Heute ist der 31.03.2026. Angesichts der sich zuspitzenden Situation im Iran haben Hollywood-Entwickler zunehmend Sorgen über die Auswirkungen der politischen Entscheidungen von Präsident Donald Trump. Insbesondere die arabischen Investitionen in die US-Entertainment-Branche stehen auf der Kippe. In den letzten Jahren haben die Golfstaaten Milliarden in das amerikanische Filmgeschäft gepumpt, mit bemerkenswerten Summen wie 150 Millionen Dollar aus Katar für ein Hollywood-Produktionsunternehmen und 1 Milliarden Dollar aus Saudi-Arabien in einem Unternehmen sowie 29 Milliarden Dollar in einem anderen. Ein Konsortium von drei mittleren Vermögensfonds hat zudem 24 Milliarden Dollar in die Übernahme von Warner Bros. Discovery durch Paramount investiert. Diese finanziellen Ströme könnten jedoch durch die anhaltenden Spannungen im Iran bedroht sein, was die Branche in eine prekäre Lage bringt.
Zu den Sorgen der Hollywood-Insider gehören steigende Finanzierungskosten und mögliche Verzögerungen bei gulf-gestützten Transaktionen. Zudem könnte die Unsicherheit dazu führen, dass Investoren aufgrund von „material adverse change“-Klauseln von Deals zurücktreten oder dass unvollendete Abmachungen auf Eis gelegt oder gar storniert werden. Schon jetzt ist die Branche mit Arbeitsplatzverlusten und Schließungen von Studios konfrontiert. Dr. Christopher Kummer, ein Wirtschaftsexperte, hat darauf hingewiesen, dass der Konflikt die Inflationsängste und die Volatilität auf den Kreditmärkten verstärkt, was zu höheren Zinsen und Finanzierungskosten für große Transaktionen führt.
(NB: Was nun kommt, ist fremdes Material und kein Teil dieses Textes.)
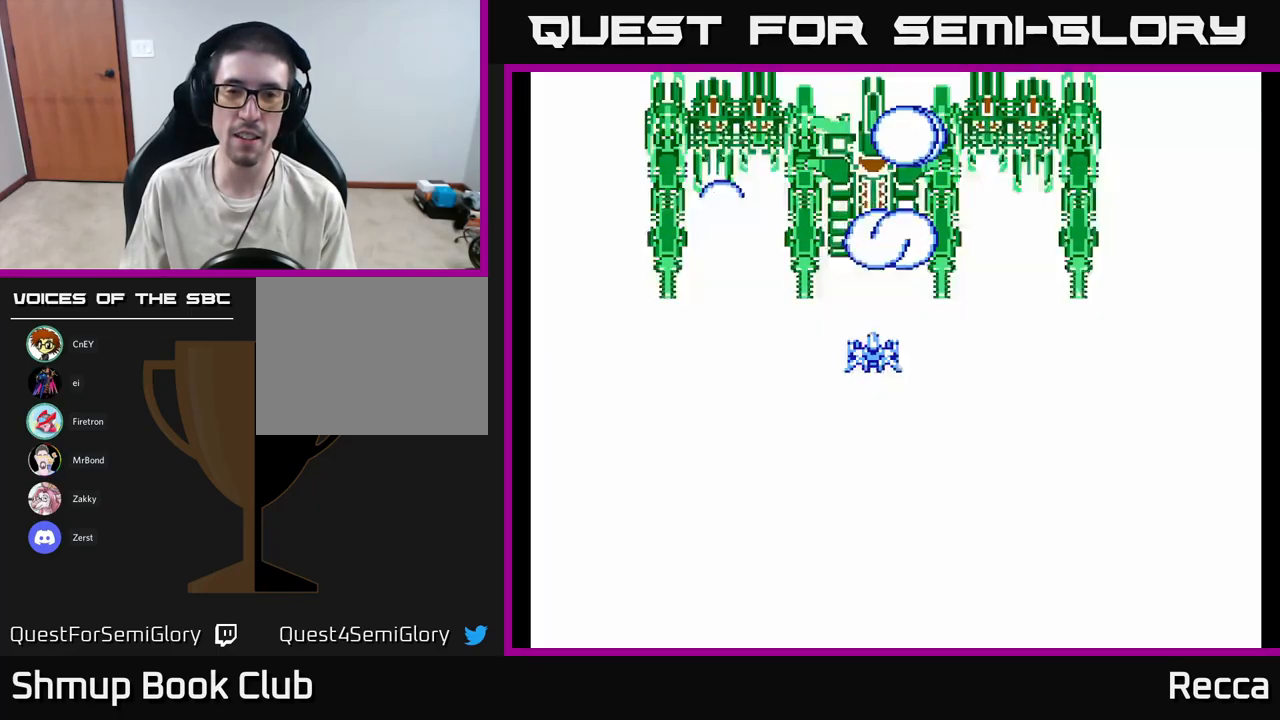
{"buttons": ["X", "DPAD_DOWN"], "events": [[467, "A", "up"], [500, "DPAD_DOWN", "down"]]}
Die Rolle der Golfstaaten und die Zukunft der Investitionen
Ein zentrales Beispiel für die Bedeutung der Golfinvestitionen ist der Merger zwischen Paramount Skydance und Warner Bros. Discovery. Bisher haben sich die Investoren aus dem Mittleren Osten zu ihren bestehenden Plänen mit Hollywood bekannt, jedoch hängt die zukünftige Entwicklung stark von der Dauer und Eskalation des Konflikts im Iran ab. Wenn sich die Situation schnell löst, könnten die Investitionspläne unverändert bleiben; sollten sich die Spannungen jedoch verlängern, könnten die Golfstaaten ihre externen Investitionen zurückfahren.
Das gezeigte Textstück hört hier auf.